God loves us. This is a never-ending and everlasting truth no matter what. God is always trying to bring us closer to him and inviting us to live united to him, live in communion with him. Through him we also find the primary and best path to be closer to one another. The bottom line from God, it’s all about our relationships.
Friendships and loving communion born out of freedom and never forced imposed or demanded.
Lent is a great time to pause, and if you have been so blessed with some extra time, to even come to a full stop from our daily rushing around and examine the state of these relationships. How we deal with our relationships says something about us.
Beginning from the book of Genesis and all through the Bible to the book of Revelation, we find the story of God’s love and his never-ending quest to reach out to us and establish, or renew, a loving relationship with us.
The special moments in humanity’s ongoing relationship with God are known as divine covenants. When that relationship goes well there’s a good chance that all other relationships will go well too. The Eucharist is our celebration of Jesus’ fulfillment and realization of the new covenant.
The new covenant of love – realized by Jesus’ passion, death, resurrection and ascension, the Easter or Paschal Mysteries – is continually celebrated at every Eucharist because Jesus asked us to, “Do this in memory of me.”
To better understand and appreciate this new covenant, and the Lord’s loving presence in the Eucharist, a look at the previous covenants celebrated in the Old Testament can be very helpful.
A look at the divine covenant between God and Abraham will help us better understand what happened on Good Friday and what was advanced to us on Holy Thursday, the Last Supper and our first Eucharist.
The key text is found in Genesis 22: 1-19, The Testing of Abraham. I invite you to open your Bible to pray and reflect on this passage. See why we refer to Abraham as our father in the faith; see his loving obedience and his hope in God. See the father that so values and cherishes the relationship between God and humanity that, after having his son carry wood up the hill, he is willing to sacrifice him and shed his blood, to keep the loving relationship, covenant, going.
The ending is beautiful. God provides Abraham with a ram for the sacrifice. Many years later God will provide his own son, Jesus, who atop a hill will shed his blood, and sacrifice himself for the sake of the new and everlasting covenant.
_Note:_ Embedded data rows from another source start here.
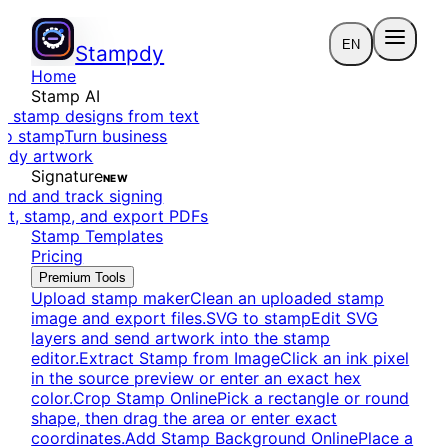
EN
Stampdy
Home
Stamp AI
e stamp designs from text
to stamp
Turn business
eady artwork
Signature
NEW
end and track signing
dit, stamp, and export PDFs
Stamp Templates
Pricing
Premium Tools
Upload stamp maker
Clean an uploaded stamp
image and export files.
SVG to stamp
Edit SVG
layers and send artwork into the stamp
editor.
Extract Stamp from Image
Click an ink pixel
in the source preview or enter an exact hex
color.
Crop Stamp Online
Pick a rectangle or round
shape, then drag the area or enter exact
coordinates.
Add Stamp Background Online
Place a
A covenant anticipated for us on Holy Thursday when, for the first time, Jesus took bread and wine and gave us his body and blood.
Divine covenants bring us closer to God, and through the Eucharist, our celebration of the new and final covenant, our loving relationship with God is strengthened, renewed and reaffirmed.
The Eucharist, the most perfect of all the divine covenants, is the summit and fount of our daily Christian existence. The Eucharist makes us who we are, members of the Body of Christ, united and in communion with God and one another through Christ’s real and life-giving presence. The Eucharist makes the Church!
It’s all about the relationships and it will never get any better for us, here on earth, than by our full participation in each and every Eucharist. Yes, we can find signs of the Eucharist in the Old Testament.
Visit Jesus in the tabernacle and thank him for this beautiful gift of the new covenant and his real presence.
“Lord Jesus, thank you for this new covenant you gave us with your very life. Thank you for your real presence here in the Eucharist. Thank you for the beautiful friendship you offer all of us and how, through you, we are one Church. Help me to fulfill my part of the covenant responsibilities and thank you for having fulfilled yours. Amen.”